> **Task requirements**:
Render the material from the line containing "# Automatic Updates" through the end of the material as a JSON list of strings, one string per line, with blank lines left out.

> **Data to examine**:

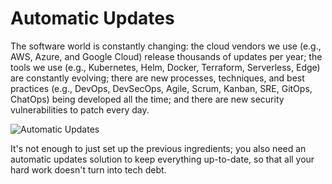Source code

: # Automatic Updates

The software world is constantly changing: the cloud vendors we use (e.g., AWS, Azure, and Google Cloud) release
thousands of updates per year; the tools we use (e.g., Kubernetes, Helm, Docker, Terraform, Serverless, Edge) are
constantly evolving; there are new processes, techniques, and best practices (e.g., DevOps, DevSecOps, Agile, Scrum,
Kanban, SRE, GitOps, ChatOps) being developed all the time; and there are new security vulnerabilities to patch every
day.

![Automatic Updates](/img/guides/production-framework/renovatebot-pr.png)

It's not enough to just set up the previous ingredients; you also need an automatic updates solution to keep
everything up-to-date, so that all your hard work doesn't turn into tech debt.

> **Solution to this exercise**:
[
  ": # Automatic Updates",
  "The software world is constantly changing: the cloud vendors we use (e.g., AWS, Azure, and Google Cloud) release",
  "thousands of updates per year; the tools we use (e.g., Kubernetes, Helm, Docker, Terraform, Serverless, Edge) are",
  "constantly evolving; there are new processes, techniques, and best practices (e.g., DevOps, DevSecOps, Agile, Scrum,",
  "Kanban, SRE, GitOps, ChatOps) being developed all the time; and there are new security vulnerabilities to patch every",
  "day.",
  "![Automatic Updates](/img/guides/production-framework/renovatebot-pr.png)",
  "It's not enough to just set up the previous ingredients; you also need an automatic updates solution to keep",
  "everything up-to-date, so that all your hard work doesn't turn into tech debt."
]